Post by mojobone » Mon Apr 25, 2016 8:49 am

Yup. Compress to taste, as long as you're not losing impact, creating distortion or turning the low end to mush. There's really no single formula, and it's all genre dependent except for maybe pop and that changes from time to time. If your DAW supports locking to SMPTE or video, you might want to try finding some picture with dialog and practice underscoring. (for extra credit, try making your own bad lip read video; see What's Up Tiger Lily for inspiration)

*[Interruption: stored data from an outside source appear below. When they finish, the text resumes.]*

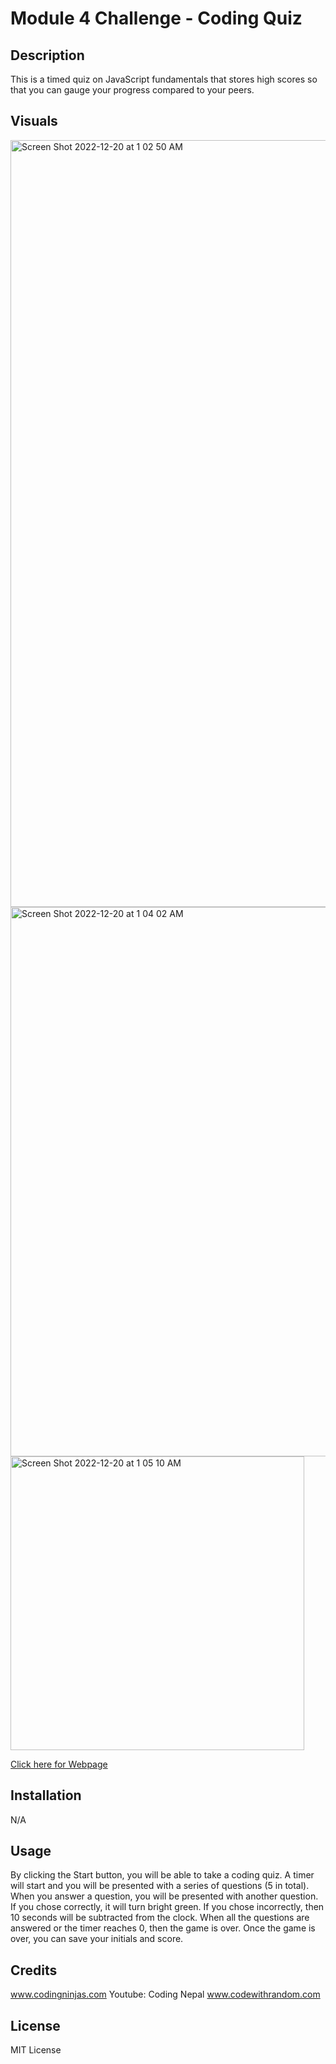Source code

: # Module 4 Challenge - Coding Quiz 

## Description
This is a timed quiz on JavaScript fundamentals that stores high scores
so that you can gauge your progress compared to your peers. 

## Visuals

<img width="1227" alt="Screen Shot 2022-12-20 at 1 02 50 AM" src="https://user-images.githubusercontent.com/118075347/208581064-fd9aa6a7-0106-453d-a08a-69498712f52f.png">

<img width="879" alt="Screen Shot 2022-12-20 at 1 04 02 AM" src="https://user-images.githubusercontent.com/118075347/208581149-64c217d8-f21a-442f-93c7-e039f98024be.png">

<img width="470" alt="Screen Shot 2022-12-20 at 1 05 10 AM" src="https://user-images.githubusercontent.com/118075347/208581254-14a2799b-2cff-479b-aed3-29c87ac12755.png">



[Click here for Webpage](https://elliehess.github.io/module-3-challenge-password-generator/)

## Installation
N/A

## Usage
By clicking the Start button, you will be able to take a coding quiz. A timer will start and you will be presented with a series of questions (5 in total). When you answer a question, you will be presented with another question. If you chose correctly, it will turn bright green. If you chose incorrectly, then 10 seconds will be subtracted from the clock. When all the questions are answered or the timer reaches 0, then the game is over. Once the game is over, you can save your initials and score. 

## Credits

www.codingninjas.com
Youtube: Coding Nepal
www.codewithrandom.com

## License
MIT License
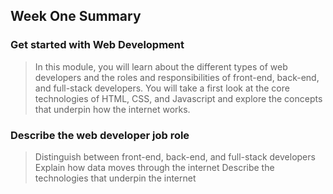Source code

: ## Week One Summary
### Get started with Web Development

> In this module, you will learn about the different types of web developers and the roles and responsibilities of front-end, back-end, and full-stack developers. You will take a first look at the core technologies of HTML, CSS, and Javascript and explore the concepts that underpin how the internet works.

### Describe the web developer job role
> Distinguish between front-end, back-end, and full-stack developers
> Explain how data moves through the internet
> Describe the technologies that underpin the internet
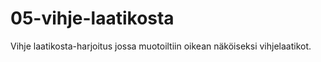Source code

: # 05-vihje-laatikosta

Vihje laatikosta-harjoitus jossa muotoiltiin oikean näköiseksi vihjelaatikot.
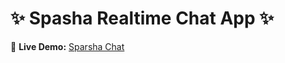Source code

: # ✨ Spasha Realtime Chat App ✨

🔗 **Live Demo:** [Sparsha Chat](https://sparsha-new.onrender.com) 


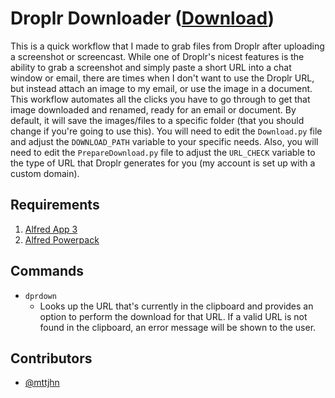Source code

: Droplr Downloader ([Download](https://raw.github.com/mttjhn/alfred-workflows/master/Workflows/DroplrDownloader/DroplrDownloader.alfredworkflow))
=====================

This is a quick workflow that I made to grab files from Droplr after uploading a screenshot or screencast. While one of Droplr's nicest features is the ability to grab a screenshot and simply paste a short URL into a chat window or email, there are times when I don't want to use the Droplr URL, but instead attach an image to my email, or use the image in a document. This workflow automates all the clicks you have to go through to get that image downloaded and renamed, ready for an email or document. By default, it will save the images/files to a specific folder (that you should change if you're going to use this). You will need to edit the `Download.py` file and adjust the `DOWNLOAD_PATH` variable to your specific needs. Also, you will need to edit the `PrepareDownload.py` file to adjust the `URL_CHECK` variable to the type of URL that Droplr generates for you (my account is set up with a custom domain).

## Requirements
1. [Alfred App 3](http://www.alfredapp.com/#download)
1. [Alfred Powerpack](https://buy.alfredapp.com/)

## Commands
- `dprdown`
    * Looks up the URL that's currently in the clipboard and provides an option to perform the download for that URL. If a valid URL is not found in the clipboard, an error message will be shown to the user.

## Contributors
- [@mttjhn](https://github.com/mttjhn)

Editing dialog, FX, music and foley all at once is quite a job; with a little practice you can learn how to make it easy for the editor; ML recently did a whole Taxi TV episode on edit points, and we could easily do with another. Once I was being interviewed on the radio (with my band, natch) and the DJ continued cueing up commercials, taking calls, giving away tickets, while interviewing us and editing our conversation at the same time; the segment aired, shortly after we left the building. One of my old friends, a radio DJ cum program director used to complain that there was no art to it anymore, and a trained monkey could do his job, but I've never seen a monkey that fast with an out-dated copy of CoolEdit Pro.

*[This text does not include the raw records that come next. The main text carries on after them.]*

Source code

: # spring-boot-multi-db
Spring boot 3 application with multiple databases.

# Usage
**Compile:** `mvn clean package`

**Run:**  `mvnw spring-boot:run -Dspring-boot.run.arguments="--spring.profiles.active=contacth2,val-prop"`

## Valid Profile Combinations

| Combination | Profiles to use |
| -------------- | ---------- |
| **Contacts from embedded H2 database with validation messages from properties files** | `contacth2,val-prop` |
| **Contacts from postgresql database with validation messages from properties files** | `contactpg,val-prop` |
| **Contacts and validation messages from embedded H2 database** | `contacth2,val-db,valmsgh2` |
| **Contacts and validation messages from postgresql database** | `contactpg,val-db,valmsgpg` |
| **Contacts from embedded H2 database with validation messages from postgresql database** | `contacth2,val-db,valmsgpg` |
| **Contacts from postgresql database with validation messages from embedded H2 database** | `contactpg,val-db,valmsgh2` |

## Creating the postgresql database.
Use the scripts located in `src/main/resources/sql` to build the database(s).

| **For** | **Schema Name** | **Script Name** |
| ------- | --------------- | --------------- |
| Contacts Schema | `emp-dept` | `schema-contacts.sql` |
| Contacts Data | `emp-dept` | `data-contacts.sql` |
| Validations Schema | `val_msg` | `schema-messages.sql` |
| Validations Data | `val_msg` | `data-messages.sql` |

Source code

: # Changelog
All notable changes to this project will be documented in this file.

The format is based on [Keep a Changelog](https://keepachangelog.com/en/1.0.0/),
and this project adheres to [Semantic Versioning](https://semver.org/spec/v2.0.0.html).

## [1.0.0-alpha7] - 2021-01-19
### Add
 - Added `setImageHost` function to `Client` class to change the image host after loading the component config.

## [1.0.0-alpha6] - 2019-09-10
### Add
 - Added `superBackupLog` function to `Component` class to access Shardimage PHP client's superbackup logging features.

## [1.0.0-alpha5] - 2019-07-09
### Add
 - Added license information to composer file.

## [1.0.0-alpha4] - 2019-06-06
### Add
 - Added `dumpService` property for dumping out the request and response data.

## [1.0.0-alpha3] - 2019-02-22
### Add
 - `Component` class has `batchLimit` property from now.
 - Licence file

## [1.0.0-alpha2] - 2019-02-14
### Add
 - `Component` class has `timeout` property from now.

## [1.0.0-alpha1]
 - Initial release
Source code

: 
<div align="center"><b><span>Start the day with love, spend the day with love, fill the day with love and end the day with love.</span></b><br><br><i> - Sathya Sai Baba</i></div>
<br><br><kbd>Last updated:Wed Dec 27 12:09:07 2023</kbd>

Heavy compression tends to do two things you generally want to avoid; cluttering up the low midrange and collapsing your front-to-back soundstage, (something I work hard to achieve in my mixes) so I compress individual instruments only enough to make them easy to mix, and at the buss stage, only enough for the appropriate amount of glue. If I need it louder without altering the dynamics, I use Sonnox Inflator; a little goes a very long way.